Options Expiration: 6 Crucial Points to Note

Many think “options trading” is a simple game- similar to playing a lottery. You either win or lose.

Well, this is a sure path to losing your entire investment account.

Aptly understanding the rudiments of how options trading works can be the difference between a successful and an unfortunate investor.

Options expiration is one of the most widely misunderstood concepts, especially to newbies investors.

Their ignorance sets them in for a lot of unfavorable surprises.

To avoid any of such surprise, it is important to equip yourself with the fundamental training of how the whole system works.

All options are limited in their lifespan, being defined by the expiration month.

After expiration, the options contract becomes invalid and the exercising right of the contract is withdrawn. Normally, expiration occurs every third Friday of the month (or, the following morning).

Expiration is anticipated when you want to sell an option, however, it is dreaded when you own one.

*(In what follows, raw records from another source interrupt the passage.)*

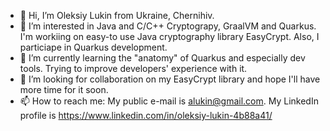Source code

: - 👋 Hi, I’m Oleksiy Lukin from Ukraine, Chernihiv. 
- 👀 I’m interested in Java and C/C++ Cryptograpy, GraalVM and Quarkus. I'm workiing on easy-to use Java cryptography library EasyCrypt. 
     Also, I particiape in Quarkus development.
- 🌱 I’m currently learning the "anatomy" of Quarkus and especially dev tools. Trying to improve developers' experience with it.
- 💞️ I’m looking for collaboration on my EasyCrypt library and hope I'll have more time for it soon. 
- 📫 How to reach me: My public e-mail is <alukin@gmail.com>. My LinkedIn profile is https://www.linkedin.com/in/oleksiy-lukin-4b88a41/

<!---
alukin/alukin is a ✨ special ✨ repository because its `README.md` (this file) appears on your GitHub profile.
You can click the Preview link to take a look at your changes.
--->

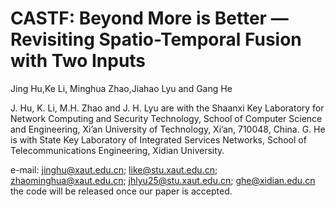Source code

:# CASTF: Beyond More is Better — Revisiting Spatio-Temporal Fusion with Two Inputs      
Jing Hu,Ke Li, Minghua Zhao,Jiahao Lyu and Gang He

J. Hu, K. Li, M.H. Zhao and J. H. Lyu are with the Shaanxi Key Laboratory for Network Computing and Security Technology, School of Computer Science and Engineering, Xi’an University of Technology, Xi’an, 710048, China. G. He is with State Key Laboratory of Integrated Services Networks, School of Telecommunications Engineering, Xidian University.

e-mail: jinghu@xaut.edu.cn; like@stu.xaut.edu.cn; zhaominghua@xaut.edu.cn; jhlyu25@stu.xaut.edu.cn; ghe@xidian.edu.cn
the code will be released once our paper is accepted.      
      
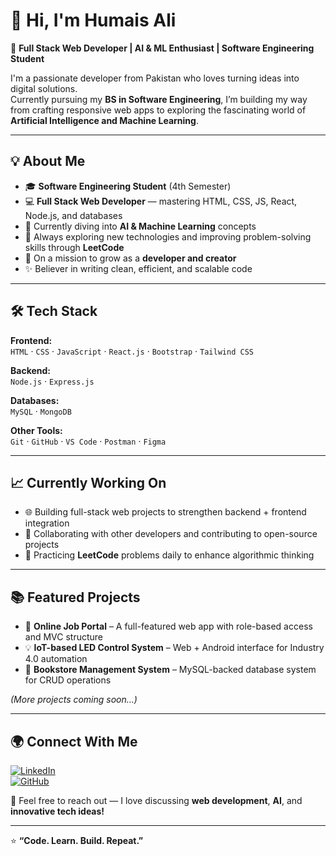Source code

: # 👋 Hi, I'm Humais Ali  

🚀 **Full Stack Web Developer | AI & ML Enthusiast | Software Engineering Student**  

I'm a passionate developer from Pakistan who loves turning ideas into digital solutions.  
Currently pursuing my **BS in Software Engineering**, I’m building my way from crafting responsive web apps to exploring the fascinating world of **Artificial Intelligence and Machine Learning**.  

---

## 💡 About Me  

- 🎓 **Software Engineering Student** (4th Semester)  
- 💻 **Full Stack Web Developer** — mastering HTML, CSS, JS, React, Node.js, and databases  
- 🤖 Currently diving into **AI & Machine Learning** concepts  
- 🧠 Always exploring new technologies and improving problem-solving skills through **LeetCode**  
- 🌱 On a mission to grow as a **developer and creator**  
- ✨ Believer in writing clean, efficient, and scalable code  

---

## 🛠️ Tech Stack  

**Frontend:**  
`HTML` · `CSS` · `JavaScript` · `React.js` · `Bootstrap` · `Tailwind CSS`

**Backend:**  
`Node.js` · `Express.js`

**Databases:**  
`MySQL` · `MongoDB`

**Other Tools:**  
`Git` · `GitHub` · `VS Code` · `Postman` · `Figma`  

---

## 📈 Currently Working On  

- 🌐 Building full-stack web projects to strengthen backend + frontend integration  
- 🤝 Collaborating with other developers and contributing to open-source projects  
- 🧩 Practicing **LeetCode** problems daily to enhance algorithmic thinking  

---

## 📚 Featured Projects  

- 🔗 **Online Job Portal** – A full-featured web app with role-based access and MVC structure  
- 💡 **IoT-based LED Control System** – Web + Android interface for Industry 4.0 automation  
- 🧮 **Bookstore Management System** – MySQL-backed database system for CRUD operations  

*(More projects coming soon…)*  

---

## 🌍 Connect With Me  

[![LinkedIn](https://img.shields.io/badge/LinkedIn-blue?style=flat&logo=linkedin)](https://www.linkedin.com/in/humais-ali)  
[![GitHub](https://img.shields.io/badge/GitHub-black?style=flat&logo=github)](https://github.com/your-github-username)  

💬 Feel free to reach out — I love discussing **web development**, **AI**, and **innovative tech ideas!**

---

⭐ **“Code. Learn. Build. Repeat.”**  
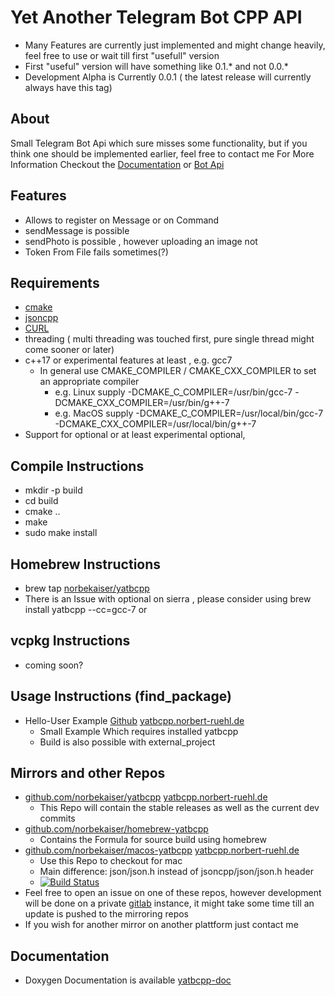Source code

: # Yet Another Telegram Bot CPP API

* Many Features are currently just implemented and might change heavily, feel free to use or wait till first "usefull" version
* First "useful" version will have something like 0.1.* and not 0.0.*
* Development Alpha is Currently 0.0.1 ( the latest release will currently always have this tag)

## About 
Small Telegram Bot Api which sure misses some functionality, but if you think one should be implemented earlier, feel free to contact me
For More Information Checkout the [Documentation](https://yatbcpp.norbert-ruehl.de/doc) or [Bot Api](https://core.telegram.org/bots/api)


## Features 
* Allows to register on Message or on Command
* sendMessage is possible
* sendPhoto is possible , however uploading an image not
* Token From File fails sometimes(?)

## Requirements 
* [cmake](https://cmake.org/) 
* [jsoncpp](https://github.com/open-source-parsers/jsoncpp)
* [CURL](https://github.com/curl/curl)
* threading ( multi threading was touched first, pure single thread might come sooner or later)
* c++17 or experimental features at least , e.g. gcc7
    * In general use CMAKE_COMPILER / CMAKE_CXX_COMPILER to set an appropriate compiler
        * e.g. Linux supply -DCMAKE_C_COMPILER=/usr/bin/gcc-7 -DCMAKE_CXX_COMPILER=/usr/bin/g++-7
        * e.g. MacOS supply -DCMAKE_C_COMPILER=/usr/local/bin/gcc-7 -DCMAKE_CXX_COMPILER=/usr/local/bin/g++-7
* Support for optional or at least experimental optional,        

## Compile Instructions
* mkdir -p build
* cd build
* cmake ..
* make
* sudo make install

## Homebrew Instructions
* brew tap [norbekaiser/yatbcpp](https://github.com/norbekaiser/homebrew-yatbcpp)
* There is an Issue with optional on sierra , please consider using  brew install yatbcpp --cc=gcc-7 or 

## vcpkg Instructions
* coming soon?

## Usage Instructions (find_package)
* Hello-User Example [Github](https://norbekaiser/yatbcpp-hello-user) [yatbcpp.norbert-ruehl.de](https://yatbcpp.norbert-ruehl.de/src/?p=yatbcpp-example-hello-user;a=tree)
    * Small Example Which requires installed yatbcpp
    * Build is also possible with external_project


## Mirrors and other Repos
* [github.com/norbekaiser/yatbcpp](https://github.com/norbekaiser/yatbcpp.git) [yatbcpp.norbert-ruehl.de](https://yatbcpp.norbert-ruehl.de/src/?p=yatbcpp;a=tree)
    * This Repo will contain the stable releases as well as the current dev commits
* [github.com/norbekaiser/homebrew-yatbcpp](https://github.com/norbekaiser/homebrew-yatbcpp.git)
    * Contains the Formula for source build using homebrew
* [github.com/norbekaiser/macos-yatbcpp](https://github.com/norbekaiser/yatbcpp-macos) [yatbcpp.norbert-ruehl.de](https://yatbcpp.norbert-ruehl.de/src/?p=yatbcpp-macos;a=tree)
    * Use this Repo to checkout for mac
    * Main difference: json/json.h instead of jsoncpp/json/json.h header
    * [![Build Status](https://travis-ci.org/norbekaiser/yatbcpp-macos.svg?branch=master)](https://travis-ci.org/norbekaiser/yatbcpp-macos)
* Feel free to open an issue on one of these repos, however development will be done on a private [gitlab](https://gitlab.norbert-ruehl.de/yatbcpp/yatbcpp) instance, it might take some time till an update is pushed to the mirroring repos
* If you wish for another mirror on another plattform just contact me

## Documentation
* Doxygen Documentation is available [yatbcpp-doc](https://yatbcpp.norbert-ruehl.de/doc)
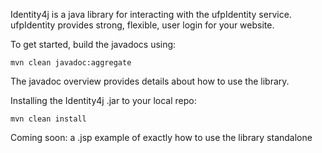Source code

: Identity4j is a java library for interacting with the ufpIdentity service. ufpIdentity provides strong, flexible, user login for your website. 

To get started, build the javadocs using:

    mvn clean javadoc:aggregate

The javadoc overview provides details about how to use the library.

Installing the Identity4j .jar to your local repo:

    mvn clean install

Coming soon: a .jsp example of exactly how to use the library standalone

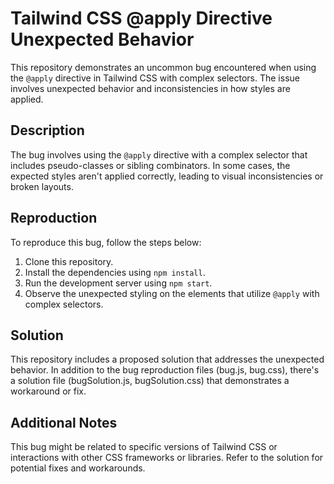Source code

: # Tailwind CSS @apply Directive Unexpected Behavior
This repository demonstrates an uncommon bug encountered when using the `@apply` directive in Tailwind CSS with complex selectors. The issue involves unexpected behavior and inconsistencies in how styles are applied.

## Description
The bug involves using the `@apply` directive with a complex selector that includes pseudo-classes or sibling combinators. In some cases, the expected styles aren't applied correctly, leading to visual inconsistencies or broken layouts.

## Reproduction
To reproduce this bug, follow the steps below:
1. Clone this repository.
2. Install the dependencies using `npm install`.
3. Run the development server using `npm start`.
4. Observe the unexpected styling on the elements that utilize `@apply` with complex selectors.

## Solution
This repository includes a proposed solution that addresses the unexpected behavior. In addition to the bug reproduction files (bug.js, bug.css), there's a solution file (bugSolution.js, bugSolution.css) that demonstrates a workaround or fix.

## Additional Notes
This bug might be related to specific versions of Tailwind CSS or interactions with other CSS frameworks or libraries. Refer to the solution for potential fixes and workarounds.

When dealing with options trading, here are 6 common traps you should avoid falling into;

Never get a Margin Call

One common mistake is for investors with a small account to forget selling their options before the expiration date. By making such a mistake, the option is automatically exercised.

For example, if a trader owns five July 40 calls and fails to sell them before the due date, it expires and becomes worthless.

The next thing is a margin call coming along with the newly owned stocks. The small account holder is cajoled into buying stock. Failing to pay for the stock (even with a 50% margin) will give him no choice but to sell.

This actually benefits the broker but the fledgling investor loses a lot.


An Assignment Notice is nothing to be Scared of.

Being assigned an exercise notice on an option you sold is nothing to fear provided it doesn’t lead to a margin call. The option owner has the right to exercise an option before expiration.

Writing a covered call even means you are guaranteed a maximum profit. Even though unskilled investor sees assignment notice as a threat, it is actually helpful from a risk-mitigation perspective.

European Options differ from American Options

American style options and European style options have some basic differences that are worth knowing.

This is because most index options you are likely to invest in are European style like SPX, NDX and RUT and also American style options like Others like SPY, QQQQ, and IWM.

Here are the three main differences;

  1. European options cease trading close of market on Thursday, compared to American Friday which closes on Friday.
  2. The final settlement price: This price determines which options are in the money. It is usually estimated on Friday morning but only accessible later in the afternoon. Riding along with the morning price can be a death trap, as they may be different from the actual price. Significant price disparity can result in anguish for options traders.
  3. European options settle in cash: Shares aren’t exchanged. Having a short option results in settlement price that is equivalent to the cash value removed from your account. On the other hand, owing the option means cash would be added to your account.

Cut Your Losses when Needed

Letting go can be difficult in a situation where you pay a reasonable premium for an option and the value erodes to half the price. Holding on can be too risky for little or no reward- especially if expiration is still far off.

Do you still anticipate a rise in stock prices value?

If not, why hold on?

Never let buyer’s remorse affect your decision. Just cut your losses and sell out before the option value crumbles to zero. Better to have some few gains than none at all.

Avoid Exercising your Options

Imagine that the stock price is currently 38 and you decide to buy 10 calls struck at 40, paying $0.50 a piece. Your prediction turns out to be correct and the stock price rises to $42 by the time expiration comes closer.

If you decide to exercise your call, you are paying $40.50 per share when the stock is worth $42. You earn $1500 and you feel good about yourself, right?

Well, the truth is that if you wanted stock, you should have just bought it for $38 per share.

Broadly speaking, always try to avoid exercising your option. You can discard or sell it if you are no longer interested in having them.

Never Take Sides with Negative Gamma

Short gamma comes with short options.

It might be cool at first- you get paid nice rate of time decay to hold on to a short position. The hidden risk is that the stock may make a large move, enough to threaten to move into your money.

Negative gamma is the enemy; it makes you take a substantial risk for small reward. When this is the case, just take your large sized profits and leave the gamblers to bother with the crumbs.